Isto não pode ser considerado normal, mesmo em tempos de pandemia. O que causou isto foi, além da suspensão das aulas presenciais, a demora em se traçar um plano de ação para que as atividades de ensino não sofressem perda de qualidade pela mudança metodológica. Se por um lado até é possível que o custeio reduzisse em alguns casos, os investimentos deveriam aumentar, pois as soluções para a oferta de aulas remotas ou mesmo à distância dependem de tecnologias, que custam caro.

De acordo com o anuário as despesas com educação apresentaram a pior evolução anual desde o ano de 2002. A evolução real da despesa com educação nos municípios em 2020 reduziu 5,3% em relação às despesas do ano de 2019. Na região sul do país, a redução foi de 7%, a maior entre as regiões brasileiras. 

Na mesma linha de análise a despesa com educação por aluno em termos reais no ano de 2020 foi menor do que o valor do ano de 2014. Considerando que o número de matrículas vem reduzindo ano a ano por conta das alterações no perfil demográfico da população, este valor deveria ser cada vez maior. Principalmente porque os gastos com educação são fixados constitucionalmente com sendo, no mínimo, 25% da receita resultante de impostos, incluídas as provenientes de transferências.

Para surpresa de poucos, foi anunciado que cerca de R$ 15 bilhões deixaram de ser aplicados em educação pelas prefeituras, pelo não cumprimento do mínimo constitucional nos anos de 2020 e 2021. A estimativa da FNP é de que 8 em cada 10 municípios não conseguiram aplicar o percentual mínimo na educação.

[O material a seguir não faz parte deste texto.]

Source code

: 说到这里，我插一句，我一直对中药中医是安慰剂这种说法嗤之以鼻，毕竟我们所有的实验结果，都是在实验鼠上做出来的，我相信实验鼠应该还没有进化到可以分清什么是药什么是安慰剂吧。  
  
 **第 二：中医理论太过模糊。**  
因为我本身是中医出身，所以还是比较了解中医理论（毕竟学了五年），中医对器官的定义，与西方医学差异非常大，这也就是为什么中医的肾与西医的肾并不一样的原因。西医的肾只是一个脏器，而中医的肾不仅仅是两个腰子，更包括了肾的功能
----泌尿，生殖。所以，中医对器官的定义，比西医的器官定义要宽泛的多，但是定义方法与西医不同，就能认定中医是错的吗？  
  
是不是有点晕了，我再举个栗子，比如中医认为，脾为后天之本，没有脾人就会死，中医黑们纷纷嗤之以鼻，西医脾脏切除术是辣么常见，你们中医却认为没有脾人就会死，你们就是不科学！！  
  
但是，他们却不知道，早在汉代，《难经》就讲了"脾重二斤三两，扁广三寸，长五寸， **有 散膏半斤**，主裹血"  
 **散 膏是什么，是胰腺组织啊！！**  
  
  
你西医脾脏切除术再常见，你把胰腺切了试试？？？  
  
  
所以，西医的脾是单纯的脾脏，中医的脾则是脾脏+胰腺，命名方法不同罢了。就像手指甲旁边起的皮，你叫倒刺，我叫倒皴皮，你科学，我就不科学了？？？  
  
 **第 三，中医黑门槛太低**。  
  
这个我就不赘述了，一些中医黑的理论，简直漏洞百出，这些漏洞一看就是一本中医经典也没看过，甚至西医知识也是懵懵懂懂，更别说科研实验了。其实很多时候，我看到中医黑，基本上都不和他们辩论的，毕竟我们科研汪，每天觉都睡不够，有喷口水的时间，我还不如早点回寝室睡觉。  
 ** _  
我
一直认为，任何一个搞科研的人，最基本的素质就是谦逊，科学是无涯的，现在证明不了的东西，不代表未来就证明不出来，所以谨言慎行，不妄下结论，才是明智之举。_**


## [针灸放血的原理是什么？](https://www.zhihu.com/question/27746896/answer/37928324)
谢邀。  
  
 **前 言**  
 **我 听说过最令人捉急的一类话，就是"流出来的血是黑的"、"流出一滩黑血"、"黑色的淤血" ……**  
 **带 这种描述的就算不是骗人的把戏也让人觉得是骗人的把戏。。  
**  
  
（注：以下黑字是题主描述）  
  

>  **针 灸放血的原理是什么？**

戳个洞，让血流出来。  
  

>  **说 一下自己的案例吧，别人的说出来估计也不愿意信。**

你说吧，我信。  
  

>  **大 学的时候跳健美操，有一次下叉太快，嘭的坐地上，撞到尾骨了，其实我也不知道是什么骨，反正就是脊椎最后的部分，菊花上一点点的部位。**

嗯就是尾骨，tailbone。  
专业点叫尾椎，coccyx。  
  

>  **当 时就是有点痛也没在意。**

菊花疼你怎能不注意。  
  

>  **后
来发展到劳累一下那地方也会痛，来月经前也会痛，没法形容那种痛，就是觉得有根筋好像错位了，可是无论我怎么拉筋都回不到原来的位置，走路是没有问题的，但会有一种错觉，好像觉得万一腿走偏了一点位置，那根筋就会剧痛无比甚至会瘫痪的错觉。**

Agora os prefeitos buscam uma espécie de anistia ou perdão com a aprovação da PEC 13/2021, que apresenta como objeto central a não responsabilização dos dirigentes dos estados, Distrito Federal e municípios pelo descumprimento da regra de aplicação mínima em educação nos anos de pandemia.

Não é um assunto de simples discussão, pois ao mesmo tempo que se apresentam argumentos factíveis, também são apresentadas desculpas esfarrapadas. E o pior é que esperam acontecer para depois buscarem uma solução. A primeira alternativa deveria ser o diagnóstico precoce da situação feito pelas equipes técnicas de planejamento, orçamento e finanças das prefeituras com o consequente subsídio aos gestores com informações que possibilitassem uma ação mais tempestiva e uma articulação mais eficiente para solução deste imbróglio.

Aprendi com meu professor Ruy Barbosa, nas salas de aulas da Faculdade Estadual de Ciências Econômicas de Apucarana, que nem todos os municípios conseguem aplicar os mínimos constitucionais, sem invencionismos. Alguns porque não precisam, outros por incompetência. Fato é que agora o pavio está próximo da bomba e teremos uma solução mágica tirada da cartola. Isto é muito mais difícil do que planejar, justificar e buscar soluções técnicas.

Uma alternativa muito simples seria terem aplicado os valores disponíveis em tecnologias e infraestrutura tanto para aulas remotas quanto para as presenciais, para o retorno. Isto daria um ganho qualitativo para nossa educação e contribuiria para um maior crescimento econômico futuro. Infelizmente isto não aconteceu. Então que sirva de aprendizado. Um aprendizado muito caro.